The breadboard on the left is where I started. Once I was happy with that, I copied the circuit onto the protoboard. It's always a pain to crimp a bunch of connectors but I was glad I did when I started making changes to the design. I used JST-XH connectors for everything on the main board and mounted it to a piece of fiberboard. I use these snappable PCB's for making connections to through hole pots and for adding related components like the gain-limiting resistor in this picture. Shoutout to Dryer Electronics Cleaned the bench for a final test after making some changes to the circuit and it's ready to assemble. I couldn't believe how perfectly a type 8 reverb tank fits inside a lunchbox like this. The stamped feet of the lunchbox match almost exactly with the mounting holes of the tank. I added some rubber feet and used extra long machine screws to extend through the tank grommets. The plastic plug allows for access to the springs so I could stuff the tank with foam before shipping it. Inside the lunchbox, I used M4 standoffs connected to the foot screws. Four more standoffs secure all the electronics. The power supply board is mounted on another fiberboard strip to the left and the control panel has been drilled and controls test-fitted in front. Keeping the wires tidy. I ended up installing shielded cable on the input jack just because it felt a little wrong not to but I actually didn't have problems with noise either way. It lives First tests The control panel looked kind of boring so I added an adhesive plastic mirror cut to the same angle as the controls. Mirrors look cool onstage. I also labeled all the controls and tightened the acorn nuts for the final assembly. From the outside you'd never know. Very stoked with how this one turned out Once I had tested the reverb out for a while to make sure it was working as intended, I copied the final schematic into EAGLE. Below is the circuit that was on the proto-board.

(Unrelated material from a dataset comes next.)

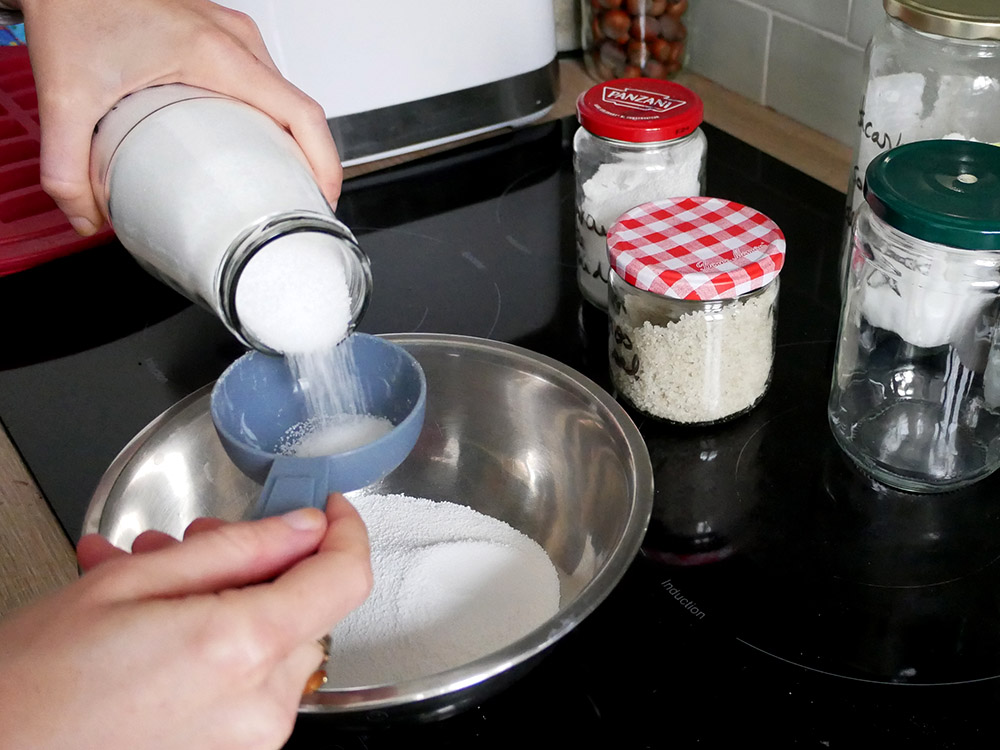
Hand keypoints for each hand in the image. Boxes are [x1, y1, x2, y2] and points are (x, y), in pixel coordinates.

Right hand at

The input and output amplifiers are based on circuits from D. Self, Small Signal Audio Design . The input is a simple guitar input buffer and the output is a "zero impedance" amplifier with 15dB of gain available through the pot. The wet and dry signals are mixed in the 10k potentiometer at the non-inverting input of the output amplifier.

The reverb driver is an LM386 audio amplifier configured for 20dB of gain. My reasoning for using this part was based on its cost, parts count, and intended purpose of driving audio through 8 ohm loads at low power. I have yet to actually crunch the numbers but it seems like a pretty good use for this chip. I want to go more in depth about that in the future and compare different tank drivers.

At the non-inverting input, C3 and R5 form a high pass filter which attenuates the signal across the whole guitar spectrum and leaves the signal with a 6dB/octave slope that helps to flatten the low-pass characteristics of the tank's input transducer. C3 was chosen to give 28mA through the 8Ω coil after 20dB of gain from the LM386 with a signal voltage of 100mV at the input.

The recovery amp uses the other side of the TL072 and has a gain of 20. The "resonance" control resistively couples C12 across the output transducer coil, forming a tank circuit with a frequency in the treble range. I picked C12 by ear to give the most pleasing attack sound with a guitar. R8 is there to approximate a log taper and give a more useful range to the pot.

The power supply uses a full bridge so that any polarity supply can be connected. In the future, it might be a good idea to add some regulation and another filter stage to ensure that AC supplies won't cause any trouble but for now, the circuit works with voltages up to 15V DC.